-- Data shown start --

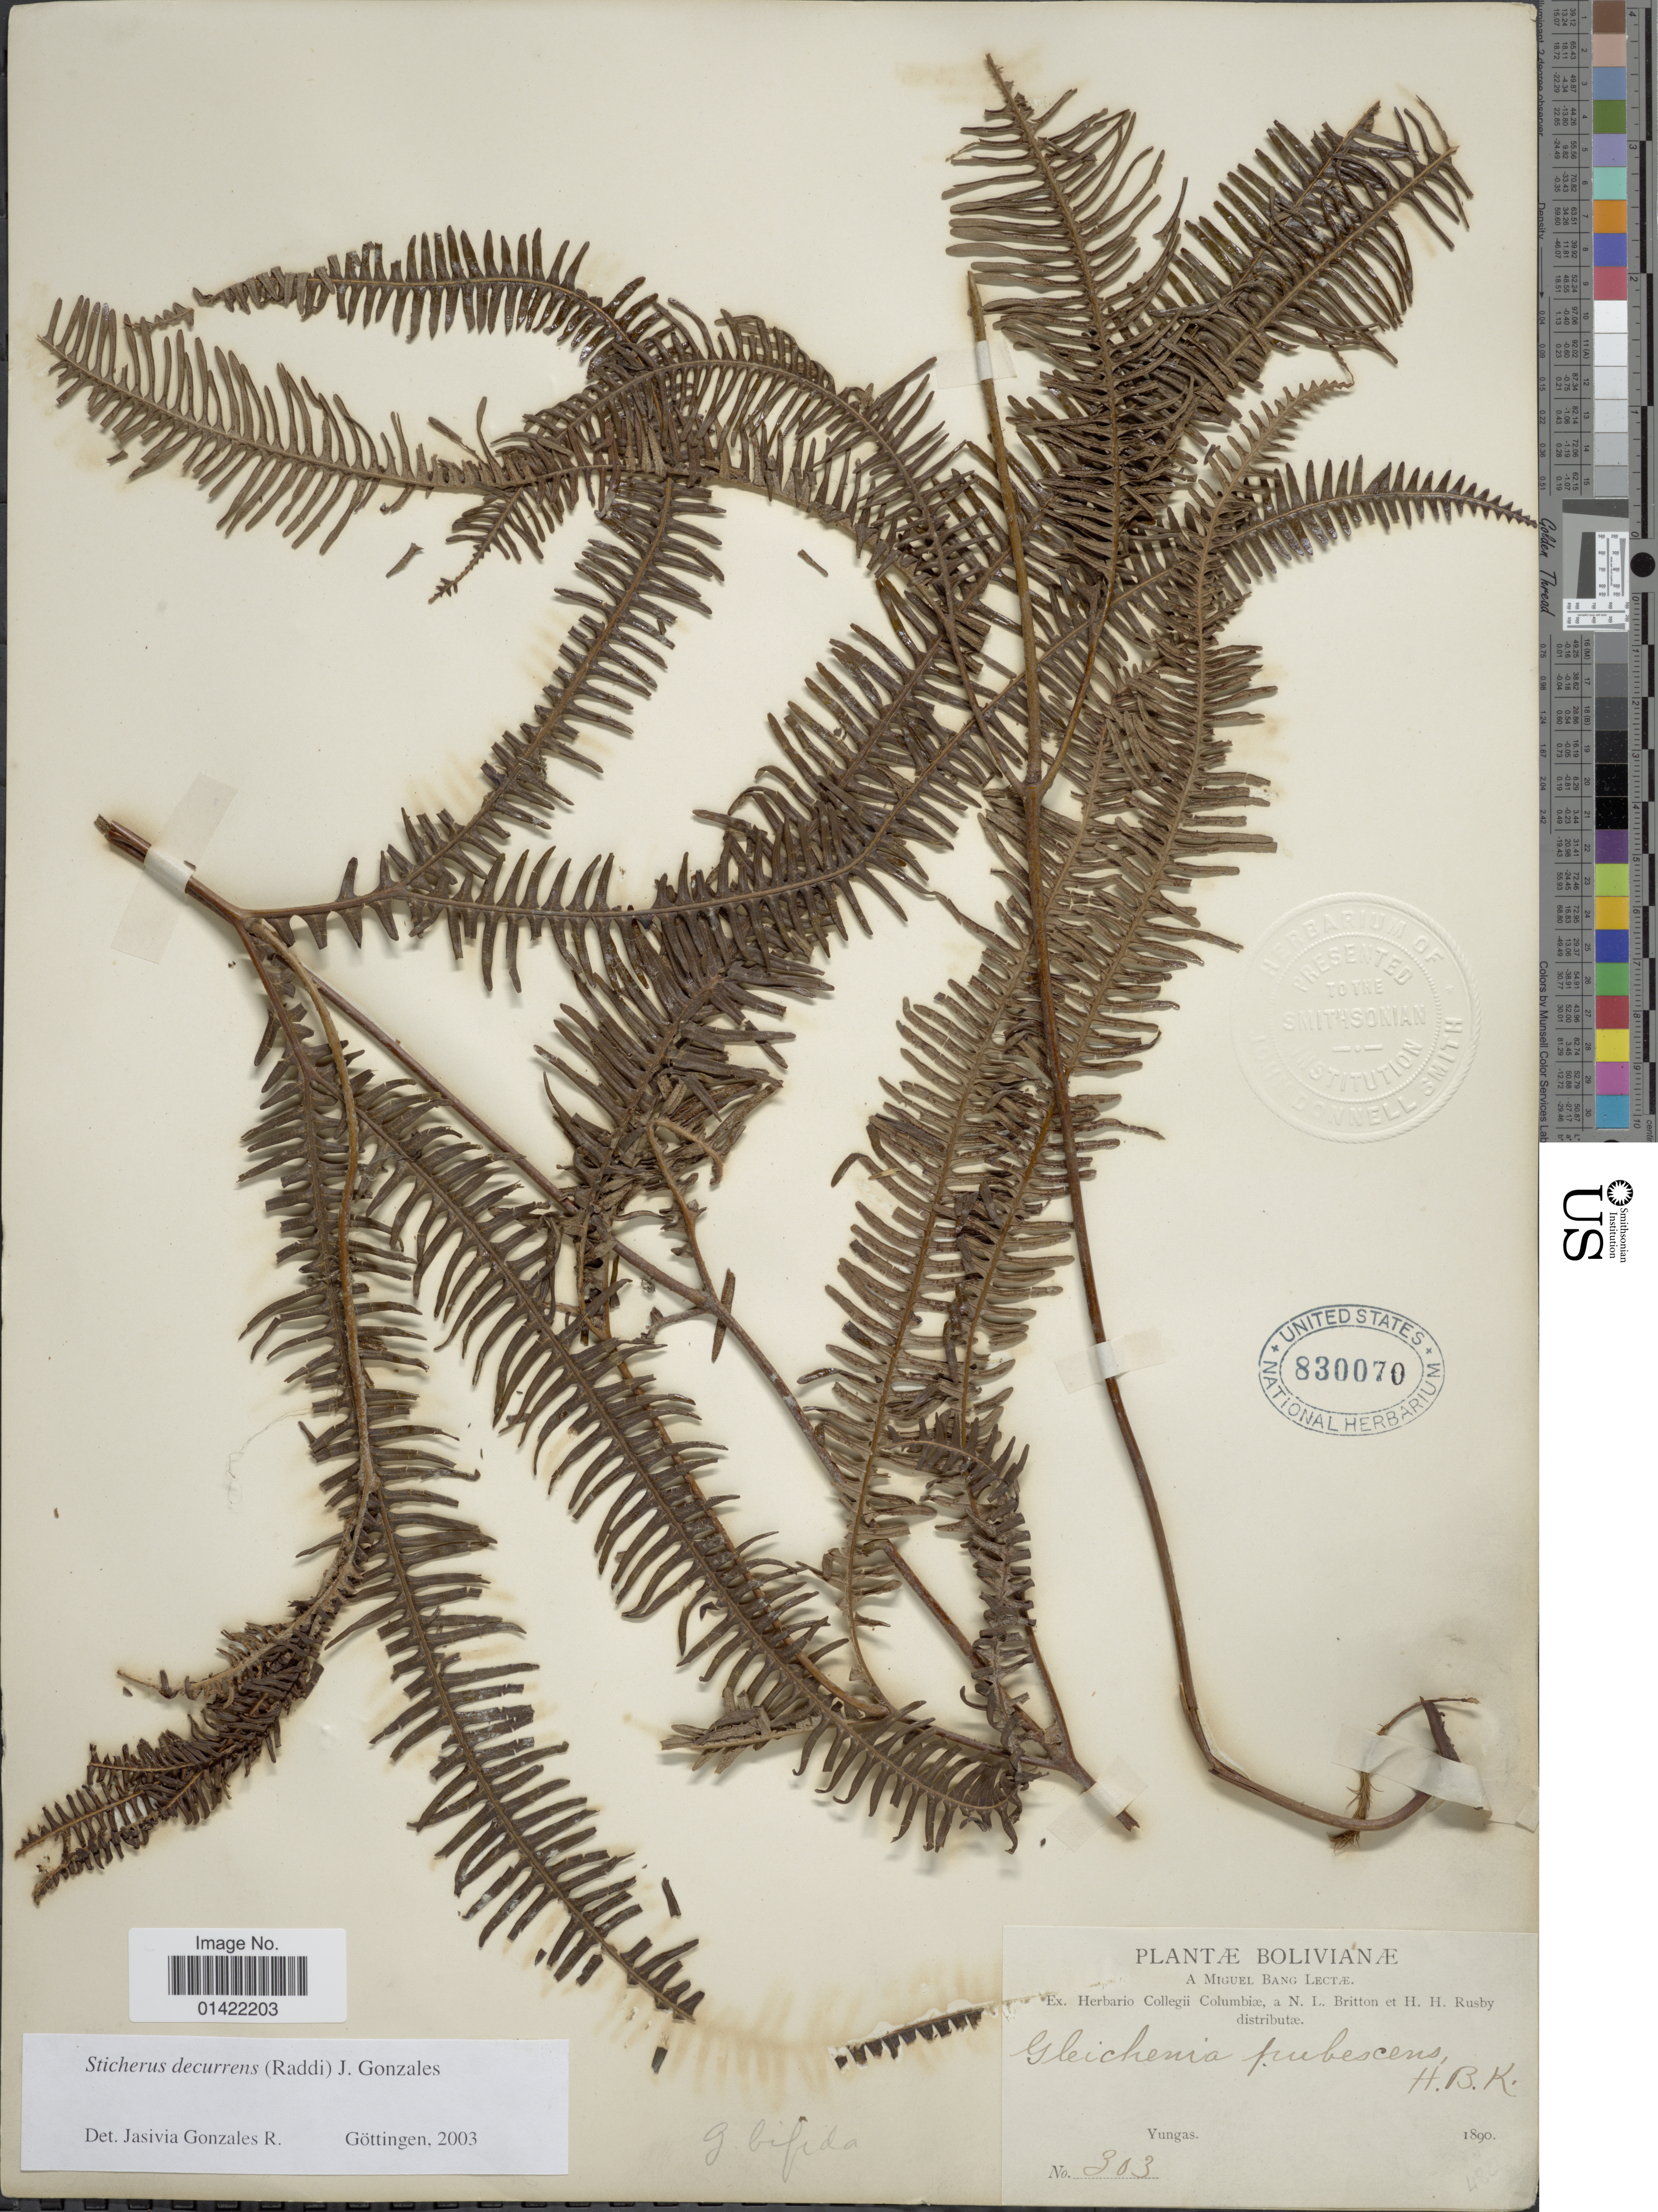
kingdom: Plantae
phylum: Tracheophyta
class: Polypodiopsida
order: Gleicheniales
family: Gleicheniaceae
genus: Sticherus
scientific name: Sticherus decurrens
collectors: M. Bang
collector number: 303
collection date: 1890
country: Bolivia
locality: Yungas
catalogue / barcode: US 830070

-- Data shown end --

* [Set exercise]:
Rewrite every row with "collection date" renamed to "date collected", keeping everything else the same. Leave the pictures out of your answer.

* [Exercise output]:
kingdom: Plantae
phylum: Tracheophyta
class: Polypodiopsida
order: Gleicheniales
family: Gleicheniaceae
genus: Sticherus
scientific name: Sticherus decurrens
collectors: M. Bang
collector number: 303
date collected: 1890
country: Bolivia
locality: Yungas
catalogue / barcode: US 830070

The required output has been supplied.